His post was accompanied by an iconic image of Kyle MacLachlan and Sting (yes, the lead vocalist from The Police) in the final scene of the 1984 David Lynch/Dino De Laurentis version, in which they duel with daggers -- to the death.
If you haven't seen the 1984 film, you definitely should, especially if you intend to see the new version. The sets, the cast (including Patrick Stewart, who would later play Captain Picard on Star Trek), and the soundtrack (composed by the band Toto) are fantastic.
While the movie flopped during its initial release, I have a huge place in my heart for Lynch's film. I plan to see the new adaptation, but the 1984 film will likely remain the definitive version for me.
I'm sure many other people are as excited as I am about this movie. So I quoted the duel scene in question, in which Sting, playing the charismatic and psychotic Feyd-Rautha Harkonnen, shouts, "I -WILL- kill you." I even put it in quotes so that there was no question I was quoting the film.
I thought nothing of it. I went about the rest of my evening. About an hour later, I was notified by Facebook that I was suspended for three days due to violating Community Standards.
I was shocked. Suspended for quoting a film? Without even using any obscenities? This seems… extreme.
Obviously, I had no intention of killing Russell Holly, envious as I was that he got to see this film months before anyone else. I am also not in the practice of murdering my editorial colleagues with poisoned daggers, as anyone at ZDNet will tell you.
Misinformation on Facebook is harmful to your health or even fatal if taken at face value
Quoting movies doesn't hurt or result in the death of anyone. But do you know what does? Spreading misinformation about vaccines and COVID-19. That absolutely will kill people.
How so? Many high-volume and extremely popular Pages on Facebook representing "Red" classified news websites (failing to meet NewsGuard basic standards of credibility and transparency) are spreading false information and are outright medically and scientifically inaccurate about COVID-19, vaccines, masks, 5G, and other health-related topics.
Many of these pages have tens of thousands of followers. When these pages are "liked" by Facebook users, other Pages that publish misinformation about these topics are recommended by Facebook's algorithm, sending users down a never-ending rabbit hole of meme-fueled hoaxes and conspiracies.
The more you click, the more Facebook recommends similar pages.
An algorithm that needs investigation and regulation
It's the algorithm at work -- the very same algorithm that decided that quoting Sting and Dune are bad and merit platform suspension, but vaccine and COVID-19 hoaxes are no problemo.
This problem identified by NewsGuard isn't just limited to recommending Pages; it's also a problem with recommending Groups specializing in vaccine and COVID-19 misinformation spread, some of which also have members totaling over 100,000.

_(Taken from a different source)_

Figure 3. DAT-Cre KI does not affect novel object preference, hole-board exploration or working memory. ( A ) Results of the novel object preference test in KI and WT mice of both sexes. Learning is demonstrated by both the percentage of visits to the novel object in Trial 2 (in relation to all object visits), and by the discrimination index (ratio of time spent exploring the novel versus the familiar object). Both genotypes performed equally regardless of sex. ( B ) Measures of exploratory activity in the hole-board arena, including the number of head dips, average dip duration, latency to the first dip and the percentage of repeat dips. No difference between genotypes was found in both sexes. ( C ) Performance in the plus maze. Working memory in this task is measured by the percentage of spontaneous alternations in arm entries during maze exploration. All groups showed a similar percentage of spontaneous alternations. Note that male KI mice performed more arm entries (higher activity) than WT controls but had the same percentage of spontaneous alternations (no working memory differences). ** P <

Seems harmful to people, right? Not only should Facebook not be recommending these pages representing these websites and these extremist Group communities they are hosting -- which are posting harmful misinformation that could result in sickness, hospitalization, and death if followed -- but they shouldn't be allowing them on their privately run platform, period.
Post misinformation that potentially kills people? You get to stay, thrive, build your community, and spread even more bogus memes that people can die from if they consume and internalize your propaganda. Quote your favorite sci-fi film? Three days in the hole.
Welcome to the toxic reality of Facebook, a social media platform that is clearly out of control with its aggressive moderation algorithm and yet sees nothing wrong with allowing and recommending content from dangerous misinformation actors that put its nearly three billion members in harm's way.